→ **The problem**
Only the lines from the beginning of the data through the one with "Cancer, Early Detection, Biomarkers" belong in the answer, each retyped exactly, with pictures left out.

[Transcribed page contents]
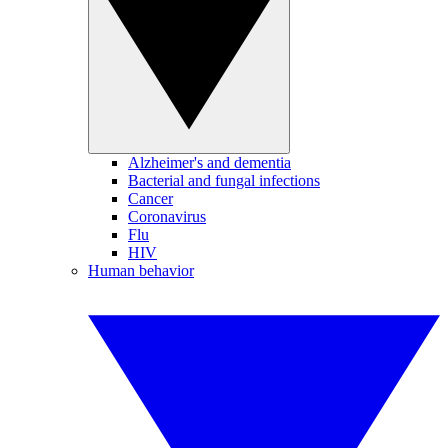
Alzheimer's and dementia
Bacterial and fungal infections
Cancer
Coronavirus
Flu
HIV
Human behavior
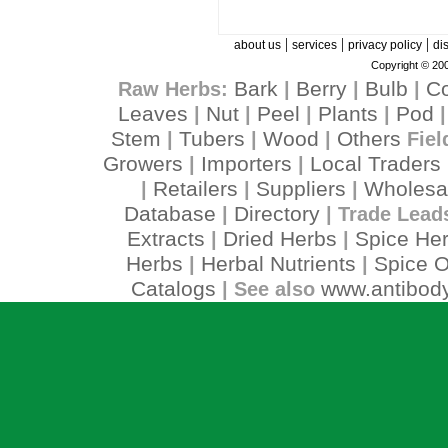
|
|
|
about us
services
privacy policy
di
Copyright © 200
Bark
Berry
Bulb
C
Raw Herbs:
|
|
|
Leaves
Nut
Peel
Plants
Pod
|
|
|
|
Stem
Tubers
Wood
Others
|
|
|
Fiel
Growers
Importers
Local Traders
|
|
Retailers
Suppliers
Wholesa
|
|
|
Database
Directory
|
| Trade Lead
Extracts
Dried Herbs
Spice He
|
|
Herbs
Herbal Nutrients
Spice O
|
|
Catalogs
www.antibody
| See also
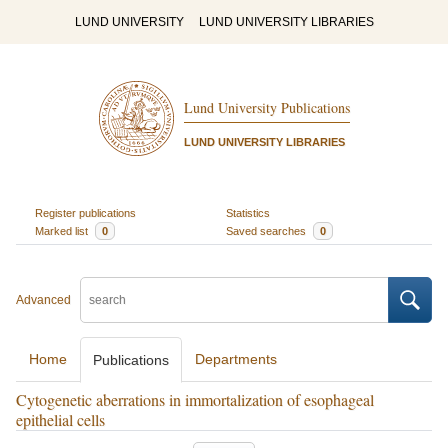
LUND UNIVERSITY
LUND UNIVERSITY LIBRARIES
Lund University Publications
LUND UNIVERSITY LIBRARIES
Register publications
Statistics
Marked list
0
Saved searches
0
Advanced
Home
Departments
Publications
Cytogenetic aberrations in immortalization of esophageal
epithelial cells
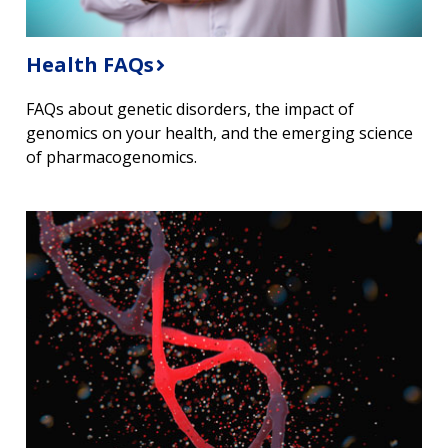
Health FAQs
FAQs about genetic disorders, the impact of
genomics on your health, and the emerging science
of pharmacogenomics.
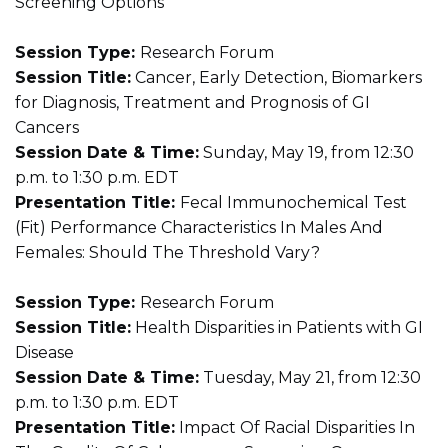
Screening Options
Session Type:
Research Forum
Session Title:
Cancer, Early Detection, Biomarkers
for Diagnosis, Treatment and Prognosis of GI
Cancers
Session Date & Time:
Sunday, May 19, from 12:30
p.m. to 1:30 p.m. EDT
Presentation Title:
Fecal Immunochemical Test
(Fit) Performance Characteristics In Males And
Females: Should The Threshold Vary?
Session Type:
Research Forum
Session Title:
Health Disparities in Patients with GI
Disease
Session Date & Time:
Tuesday, May 21, from 12:30
p.m. to 1:30 p.m. EDT
Presentation Title:
Impact Of Racial Disparities In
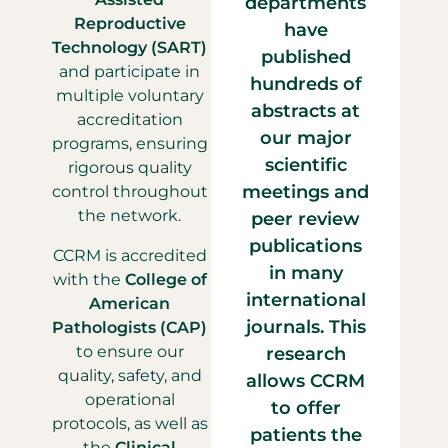
departments
Reproductive
have
Technology (SART)
published
and participate in
hundreds of
multiple voluntary
abstracts at
accreditation
our major
programs, ensuring
scientific
rigorous quality
meetings and
control throughout
the network.
peer review
publications
CCRM is accredited
in many
with the
College of
international
American
journals. This
Pathologists (CAP)
to ensure our
research
quality, safety, and
allows CCRM
operational
to offer
protocols, as well as
patients the
the
Clinical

→ **Your solution**
Alzheimer's and dementia
Bacterial and fungal infections
Cancer
Coronavirus
Flu
HIV
Human behavior
|
|
|
about us
services
privacy policy
di
Copyright © 200
Bark
Berry
Bulb
C
Raw Herbs:
|
|
|
Leaves
Nut
Peel
Plants
Pod
|
|
|
|
Stem
Tubers
Wood
Others
|
|
|
Fiel
Growers
Importers
Local Traders
|
|
Retailers
Suppliers
Wholesa
|
|
|
Database
Directory
|
| Trade Lead
Extracts
Dried Herbs
Spice He
|
|
Herbs
Herbal Nutrients
Spice O
|
|
Catalogs
www.antibody
| See also
LUND UNIVERSITY
LUND UNIVERSITY LIBRARIES
Lund University Publications
LUND UNIVERSITY LIBRARIES
Register publications
Statistics
Marked list
0
Saved searches
0
Advanced
Home
Departments
Publications
Cytogenetic aberrations in immortalization of esophageal
epithelial cells
Health FAQs
FAQs about genetic disorders, the impact of
genomics on your health, and the emerging science
of pharmacogenomics.
Screening Options
Session Type:
Research Forum
Session Title:
Cancer, Early Detection, Biomarkers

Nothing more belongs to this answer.